* EXCERPTED TEXT *
Positive 'Other adjustments' are switched to the 'Input' column and renamed to 'Other supplies'. Following instructions from Footnote 7 from CANSIM 128-0016.

In [16]:
slicer = (df['Output'] == 'Other adjustments') & (df['Value'] >= 0)
df[slicer].head()

Unnamed: 0,Ref_Date,GEO,FUEL,SUPPLY,Vector,Coordinate,Value,Input,Output
33,2015,Canada,Total coal,Other adjustments,v54325467,1.29.7,33469.0,Coal,Other adjustments
51,2015,Canada,Natural gas,Other adjustments,v54272865,1.5.7,187930.0,Natural gas,Other adjustments
72,2015,Canada,Crude oil,Other adjustments,v65584138,1.4.7,908378.0,Crude oil,Other adjustments


In [17]:
df.loc[slicer, "Output"] = df.loc[slicer, "Input"]
df.loc[slicer, "Input"] = 'Other supplies'
df.loc[slicer].head()

Unnamed: 0,Ref_Date,GEO,FUEL,SUPPLY,Vector,Coordinate,Value,Input,Output
33,2015,Canada,Total coal,Other adjustments,v54325467,1.29.7,33469.0,Other supplies,Coal
51,2015,Canada,Natural gas,Other adjustments,v54272865,1.5.7,187930.0,Other supplies,Natural gas
72,2015,Canada,Crude oil,Other adjustments,v65584138,1.4.7,908378.0,Other supplies,Crude oil


Negative 'Other adjustments' become 'Other losses' and the negative value becomes positive

In [18]:
slicer = (df['Output'] == 'Other adjustments')& (df['Value'] < 0)

* DATA SHOWN *
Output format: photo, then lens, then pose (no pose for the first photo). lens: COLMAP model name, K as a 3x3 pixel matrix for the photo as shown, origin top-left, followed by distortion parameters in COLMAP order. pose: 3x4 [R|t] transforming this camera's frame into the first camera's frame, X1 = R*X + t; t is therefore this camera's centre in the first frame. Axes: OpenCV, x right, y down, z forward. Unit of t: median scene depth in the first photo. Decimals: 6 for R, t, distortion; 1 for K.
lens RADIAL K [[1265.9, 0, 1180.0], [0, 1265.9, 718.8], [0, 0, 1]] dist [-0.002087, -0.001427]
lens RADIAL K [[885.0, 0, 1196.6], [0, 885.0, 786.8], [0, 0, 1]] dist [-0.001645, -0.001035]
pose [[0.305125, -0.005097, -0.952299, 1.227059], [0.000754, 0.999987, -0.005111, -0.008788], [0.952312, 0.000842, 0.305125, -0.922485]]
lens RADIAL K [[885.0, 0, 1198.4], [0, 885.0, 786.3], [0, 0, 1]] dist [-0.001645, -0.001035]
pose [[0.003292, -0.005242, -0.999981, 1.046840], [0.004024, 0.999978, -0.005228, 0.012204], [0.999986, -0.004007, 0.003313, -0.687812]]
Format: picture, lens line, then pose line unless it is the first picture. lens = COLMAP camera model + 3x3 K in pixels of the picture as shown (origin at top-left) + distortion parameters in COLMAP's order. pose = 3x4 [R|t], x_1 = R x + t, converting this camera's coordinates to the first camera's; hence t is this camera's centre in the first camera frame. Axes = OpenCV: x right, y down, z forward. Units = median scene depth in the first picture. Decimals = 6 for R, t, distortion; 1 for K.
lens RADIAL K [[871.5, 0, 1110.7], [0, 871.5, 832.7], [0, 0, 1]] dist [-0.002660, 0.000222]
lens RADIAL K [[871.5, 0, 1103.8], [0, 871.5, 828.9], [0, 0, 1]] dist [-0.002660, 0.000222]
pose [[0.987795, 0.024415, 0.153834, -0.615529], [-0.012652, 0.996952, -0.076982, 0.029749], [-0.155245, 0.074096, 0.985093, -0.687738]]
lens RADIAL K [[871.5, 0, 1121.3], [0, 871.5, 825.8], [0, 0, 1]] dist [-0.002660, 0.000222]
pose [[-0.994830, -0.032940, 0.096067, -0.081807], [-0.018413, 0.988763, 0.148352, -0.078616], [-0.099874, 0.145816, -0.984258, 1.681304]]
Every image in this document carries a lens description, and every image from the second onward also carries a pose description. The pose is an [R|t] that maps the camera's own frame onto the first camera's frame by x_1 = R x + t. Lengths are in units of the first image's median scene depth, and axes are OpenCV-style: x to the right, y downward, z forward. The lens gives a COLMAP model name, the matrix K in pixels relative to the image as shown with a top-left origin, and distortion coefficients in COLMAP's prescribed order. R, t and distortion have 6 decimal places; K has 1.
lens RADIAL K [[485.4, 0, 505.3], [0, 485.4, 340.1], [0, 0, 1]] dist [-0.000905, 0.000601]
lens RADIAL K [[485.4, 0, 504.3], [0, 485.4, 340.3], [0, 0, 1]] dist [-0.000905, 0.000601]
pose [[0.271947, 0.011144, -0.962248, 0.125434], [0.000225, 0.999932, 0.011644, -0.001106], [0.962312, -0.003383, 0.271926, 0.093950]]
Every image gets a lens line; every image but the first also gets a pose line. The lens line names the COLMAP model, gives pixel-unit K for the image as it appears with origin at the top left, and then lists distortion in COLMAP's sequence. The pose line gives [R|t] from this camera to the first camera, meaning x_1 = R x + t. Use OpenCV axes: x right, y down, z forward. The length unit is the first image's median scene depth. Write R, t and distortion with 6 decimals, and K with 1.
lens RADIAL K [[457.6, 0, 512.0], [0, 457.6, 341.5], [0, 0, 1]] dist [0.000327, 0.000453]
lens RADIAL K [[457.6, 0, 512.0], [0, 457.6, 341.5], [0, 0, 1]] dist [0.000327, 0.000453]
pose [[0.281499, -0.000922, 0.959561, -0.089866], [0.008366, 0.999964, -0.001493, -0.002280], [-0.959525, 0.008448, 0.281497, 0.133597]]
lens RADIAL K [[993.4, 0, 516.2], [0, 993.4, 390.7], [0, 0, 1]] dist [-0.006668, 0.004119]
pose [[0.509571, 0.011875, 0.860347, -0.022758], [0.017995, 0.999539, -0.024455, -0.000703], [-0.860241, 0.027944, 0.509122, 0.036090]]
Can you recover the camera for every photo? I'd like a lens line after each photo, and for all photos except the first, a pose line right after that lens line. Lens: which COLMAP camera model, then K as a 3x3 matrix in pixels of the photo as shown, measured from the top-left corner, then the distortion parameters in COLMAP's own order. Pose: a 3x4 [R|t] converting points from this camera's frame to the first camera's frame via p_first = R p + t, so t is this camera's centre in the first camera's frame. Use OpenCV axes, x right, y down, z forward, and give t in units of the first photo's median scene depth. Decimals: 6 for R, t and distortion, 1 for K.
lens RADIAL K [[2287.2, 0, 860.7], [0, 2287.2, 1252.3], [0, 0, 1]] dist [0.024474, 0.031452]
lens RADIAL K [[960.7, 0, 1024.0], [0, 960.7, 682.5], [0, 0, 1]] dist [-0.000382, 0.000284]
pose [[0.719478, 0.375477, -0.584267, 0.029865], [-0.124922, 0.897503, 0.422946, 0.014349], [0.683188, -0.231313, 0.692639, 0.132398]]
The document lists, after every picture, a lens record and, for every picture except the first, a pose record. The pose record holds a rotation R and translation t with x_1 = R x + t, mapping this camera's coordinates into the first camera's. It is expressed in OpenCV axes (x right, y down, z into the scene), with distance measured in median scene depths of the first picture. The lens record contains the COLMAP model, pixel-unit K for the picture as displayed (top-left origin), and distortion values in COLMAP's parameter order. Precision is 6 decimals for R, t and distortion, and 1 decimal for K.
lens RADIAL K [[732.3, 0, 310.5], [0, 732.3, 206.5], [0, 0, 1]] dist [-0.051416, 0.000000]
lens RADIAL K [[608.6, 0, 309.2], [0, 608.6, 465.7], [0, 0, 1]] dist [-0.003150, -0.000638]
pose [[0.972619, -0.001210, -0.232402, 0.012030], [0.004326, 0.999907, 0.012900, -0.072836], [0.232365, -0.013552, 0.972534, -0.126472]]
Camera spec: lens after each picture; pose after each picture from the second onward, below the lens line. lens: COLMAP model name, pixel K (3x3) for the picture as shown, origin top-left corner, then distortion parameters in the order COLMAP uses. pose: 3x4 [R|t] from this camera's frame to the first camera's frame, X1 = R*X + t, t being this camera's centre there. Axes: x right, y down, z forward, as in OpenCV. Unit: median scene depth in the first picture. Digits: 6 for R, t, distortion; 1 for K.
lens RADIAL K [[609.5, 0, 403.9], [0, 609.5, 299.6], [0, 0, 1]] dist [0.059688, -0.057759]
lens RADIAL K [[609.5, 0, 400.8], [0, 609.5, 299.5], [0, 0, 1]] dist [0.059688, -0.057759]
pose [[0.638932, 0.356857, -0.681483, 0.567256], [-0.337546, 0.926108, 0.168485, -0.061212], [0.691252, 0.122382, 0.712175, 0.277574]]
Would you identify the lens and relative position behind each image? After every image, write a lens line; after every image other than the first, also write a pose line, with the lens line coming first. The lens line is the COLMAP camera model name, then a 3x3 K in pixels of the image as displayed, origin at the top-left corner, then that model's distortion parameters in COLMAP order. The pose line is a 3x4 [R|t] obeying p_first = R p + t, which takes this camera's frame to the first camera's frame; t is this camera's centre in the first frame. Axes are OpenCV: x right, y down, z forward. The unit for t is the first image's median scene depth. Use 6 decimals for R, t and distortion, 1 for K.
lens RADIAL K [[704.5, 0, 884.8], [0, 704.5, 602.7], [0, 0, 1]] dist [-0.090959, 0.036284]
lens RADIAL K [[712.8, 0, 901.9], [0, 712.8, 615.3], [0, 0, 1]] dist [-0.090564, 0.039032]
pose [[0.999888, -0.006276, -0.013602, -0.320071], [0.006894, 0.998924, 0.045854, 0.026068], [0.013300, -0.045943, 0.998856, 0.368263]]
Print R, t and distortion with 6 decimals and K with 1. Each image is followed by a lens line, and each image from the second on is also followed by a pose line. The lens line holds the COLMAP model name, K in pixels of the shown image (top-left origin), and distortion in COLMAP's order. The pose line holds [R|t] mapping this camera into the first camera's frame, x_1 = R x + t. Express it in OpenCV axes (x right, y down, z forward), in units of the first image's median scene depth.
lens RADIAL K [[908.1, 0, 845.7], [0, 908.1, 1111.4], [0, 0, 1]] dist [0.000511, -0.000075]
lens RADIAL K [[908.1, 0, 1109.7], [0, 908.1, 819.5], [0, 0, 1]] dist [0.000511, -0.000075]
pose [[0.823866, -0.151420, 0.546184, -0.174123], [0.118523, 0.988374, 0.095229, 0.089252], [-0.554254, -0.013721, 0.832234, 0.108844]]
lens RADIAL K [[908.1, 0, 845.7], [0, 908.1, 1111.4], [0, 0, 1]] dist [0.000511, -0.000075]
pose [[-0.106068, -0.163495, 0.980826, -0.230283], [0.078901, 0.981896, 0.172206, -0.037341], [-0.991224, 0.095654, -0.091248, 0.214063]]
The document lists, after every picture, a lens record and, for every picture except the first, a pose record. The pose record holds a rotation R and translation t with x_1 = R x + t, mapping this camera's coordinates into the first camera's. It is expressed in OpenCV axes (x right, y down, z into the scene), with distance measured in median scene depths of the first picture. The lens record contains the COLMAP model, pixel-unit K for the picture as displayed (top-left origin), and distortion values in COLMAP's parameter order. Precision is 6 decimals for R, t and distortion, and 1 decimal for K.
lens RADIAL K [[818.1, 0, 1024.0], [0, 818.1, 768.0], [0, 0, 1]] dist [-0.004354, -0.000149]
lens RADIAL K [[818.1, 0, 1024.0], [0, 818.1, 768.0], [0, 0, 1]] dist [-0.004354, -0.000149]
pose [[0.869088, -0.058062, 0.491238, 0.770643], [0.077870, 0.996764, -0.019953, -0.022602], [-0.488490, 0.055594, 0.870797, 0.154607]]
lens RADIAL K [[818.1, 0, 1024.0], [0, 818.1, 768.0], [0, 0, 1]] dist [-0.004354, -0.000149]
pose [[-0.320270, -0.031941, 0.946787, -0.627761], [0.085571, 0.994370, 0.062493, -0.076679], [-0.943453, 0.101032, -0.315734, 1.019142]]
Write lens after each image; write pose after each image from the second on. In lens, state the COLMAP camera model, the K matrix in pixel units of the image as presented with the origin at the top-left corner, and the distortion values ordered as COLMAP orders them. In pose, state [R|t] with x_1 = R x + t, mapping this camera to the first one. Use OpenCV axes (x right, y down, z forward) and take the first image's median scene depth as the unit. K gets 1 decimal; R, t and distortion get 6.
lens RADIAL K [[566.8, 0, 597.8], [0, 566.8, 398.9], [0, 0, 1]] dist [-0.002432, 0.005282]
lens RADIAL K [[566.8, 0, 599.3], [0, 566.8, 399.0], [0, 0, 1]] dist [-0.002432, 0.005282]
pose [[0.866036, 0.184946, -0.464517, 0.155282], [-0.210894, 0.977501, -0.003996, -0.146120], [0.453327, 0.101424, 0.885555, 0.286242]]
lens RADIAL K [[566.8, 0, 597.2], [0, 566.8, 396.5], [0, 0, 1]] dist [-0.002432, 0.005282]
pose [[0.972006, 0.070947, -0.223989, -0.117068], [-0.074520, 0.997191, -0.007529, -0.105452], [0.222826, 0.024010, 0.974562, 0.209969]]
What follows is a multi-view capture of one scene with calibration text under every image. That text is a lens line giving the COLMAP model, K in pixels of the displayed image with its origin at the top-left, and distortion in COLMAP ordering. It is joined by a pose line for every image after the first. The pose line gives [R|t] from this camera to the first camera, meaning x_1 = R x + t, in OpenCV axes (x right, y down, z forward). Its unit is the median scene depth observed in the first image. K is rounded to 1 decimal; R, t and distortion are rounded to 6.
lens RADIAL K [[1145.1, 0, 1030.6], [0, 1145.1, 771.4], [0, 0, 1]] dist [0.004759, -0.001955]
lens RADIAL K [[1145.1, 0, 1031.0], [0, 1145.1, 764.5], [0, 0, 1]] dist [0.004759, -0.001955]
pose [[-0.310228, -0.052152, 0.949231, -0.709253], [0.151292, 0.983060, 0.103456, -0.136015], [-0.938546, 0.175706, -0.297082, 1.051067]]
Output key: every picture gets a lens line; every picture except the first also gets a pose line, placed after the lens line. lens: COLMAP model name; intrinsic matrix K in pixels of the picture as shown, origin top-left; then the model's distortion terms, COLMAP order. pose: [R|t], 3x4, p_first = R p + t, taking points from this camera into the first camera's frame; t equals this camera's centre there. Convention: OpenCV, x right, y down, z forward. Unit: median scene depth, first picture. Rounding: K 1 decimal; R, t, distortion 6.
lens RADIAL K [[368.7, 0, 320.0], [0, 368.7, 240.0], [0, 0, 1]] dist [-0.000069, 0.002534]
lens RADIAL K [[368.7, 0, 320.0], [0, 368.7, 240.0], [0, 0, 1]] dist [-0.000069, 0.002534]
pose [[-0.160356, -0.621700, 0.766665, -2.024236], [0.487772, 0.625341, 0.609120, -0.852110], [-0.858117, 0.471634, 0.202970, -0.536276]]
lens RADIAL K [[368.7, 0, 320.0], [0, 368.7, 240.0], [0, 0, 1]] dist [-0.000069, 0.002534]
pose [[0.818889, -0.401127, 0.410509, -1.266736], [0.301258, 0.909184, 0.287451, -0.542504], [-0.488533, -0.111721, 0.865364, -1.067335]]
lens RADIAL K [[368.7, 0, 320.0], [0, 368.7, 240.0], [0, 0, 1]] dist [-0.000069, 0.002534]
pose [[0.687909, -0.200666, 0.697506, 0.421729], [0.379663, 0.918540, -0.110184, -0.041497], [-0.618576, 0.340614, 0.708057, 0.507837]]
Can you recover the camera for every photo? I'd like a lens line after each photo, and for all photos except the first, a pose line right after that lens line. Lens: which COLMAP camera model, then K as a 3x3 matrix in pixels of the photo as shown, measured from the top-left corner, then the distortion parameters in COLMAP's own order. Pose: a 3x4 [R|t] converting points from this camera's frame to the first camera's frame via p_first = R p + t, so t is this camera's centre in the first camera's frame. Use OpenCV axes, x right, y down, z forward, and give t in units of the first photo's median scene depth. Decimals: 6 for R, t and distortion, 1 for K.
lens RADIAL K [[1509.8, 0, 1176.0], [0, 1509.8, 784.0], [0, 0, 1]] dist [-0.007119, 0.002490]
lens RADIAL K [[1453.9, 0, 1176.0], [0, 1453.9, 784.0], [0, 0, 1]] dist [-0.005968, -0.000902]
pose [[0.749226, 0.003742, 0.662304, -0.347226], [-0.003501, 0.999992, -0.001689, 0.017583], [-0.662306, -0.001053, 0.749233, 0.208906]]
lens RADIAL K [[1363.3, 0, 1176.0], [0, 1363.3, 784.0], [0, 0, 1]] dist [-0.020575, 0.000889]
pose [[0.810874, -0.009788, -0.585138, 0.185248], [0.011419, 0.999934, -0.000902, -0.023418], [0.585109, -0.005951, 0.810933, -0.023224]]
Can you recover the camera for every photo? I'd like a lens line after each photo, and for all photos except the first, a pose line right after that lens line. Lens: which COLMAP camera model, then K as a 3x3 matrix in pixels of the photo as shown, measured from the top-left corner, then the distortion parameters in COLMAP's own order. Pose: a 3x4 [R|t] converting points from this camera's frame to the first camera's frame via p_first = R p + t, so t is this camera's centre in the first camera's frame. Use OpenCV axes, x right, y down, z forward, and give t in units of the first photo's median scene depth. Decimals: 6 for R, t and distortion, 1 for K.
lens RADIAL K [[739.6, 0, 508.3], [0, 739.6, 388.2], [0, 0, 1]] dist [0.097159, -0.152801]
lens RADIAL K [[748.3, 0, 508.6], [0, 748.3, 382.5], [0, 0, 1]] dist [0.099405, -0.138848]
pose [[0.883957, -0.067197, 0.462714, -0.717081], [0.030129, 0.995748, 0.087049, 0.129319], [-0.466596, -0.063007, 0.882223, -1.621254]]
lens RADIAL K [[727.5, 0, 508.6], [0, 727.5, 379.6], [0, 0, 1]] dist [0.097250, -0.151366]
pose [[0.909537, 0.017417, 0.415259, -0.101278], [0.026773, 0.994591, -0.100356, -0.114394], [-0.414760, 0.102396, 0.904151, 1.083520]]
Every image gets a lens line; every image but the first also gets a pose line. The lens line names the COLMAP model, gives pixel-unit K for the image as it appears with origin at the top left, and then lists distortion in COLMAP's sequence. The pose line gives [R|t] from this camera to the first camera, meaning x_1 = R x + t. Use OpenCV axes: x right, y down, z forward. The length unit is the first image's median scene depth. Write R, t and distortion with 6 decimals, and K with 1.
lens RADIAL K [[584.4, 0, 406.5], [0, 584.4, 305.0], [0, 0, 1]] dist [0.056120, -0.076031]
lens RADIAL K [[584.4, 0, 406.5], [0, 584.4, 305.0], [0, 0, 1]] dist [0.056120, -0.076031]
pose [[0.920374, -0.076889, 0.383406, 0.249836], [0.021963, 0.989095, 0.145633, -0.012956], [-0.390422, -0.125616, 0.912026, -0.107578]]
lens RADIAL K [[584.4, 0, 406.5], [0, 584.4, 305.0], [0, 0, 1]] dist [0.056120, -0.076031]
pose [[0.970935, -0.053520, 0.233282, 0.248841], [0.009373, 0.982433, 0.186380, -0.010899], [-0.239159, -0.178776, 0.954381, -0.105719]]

* PROBLEM SET *
1. In the notebook excerpt, which footnote supplies the instructions for moving positive 'Other adjustments' to the 'Input' column?
2. Reproduce everything in the notebook excerpt from "Positive 'Other adjustments'" down to "from CANSIM 128-0016.", substituting "relabeled" for "renamed".
The records play no part in this work.

* ANSWERS FOR THE TASKS *
1. Footnote 7 from CANSIM 128-0016.

2.
Positive 'Other adjustments' are switched to the 'Input' column and relabeled to 'Other supplies'. Following instructions from Footnote 7 from CANSIM 128-0016.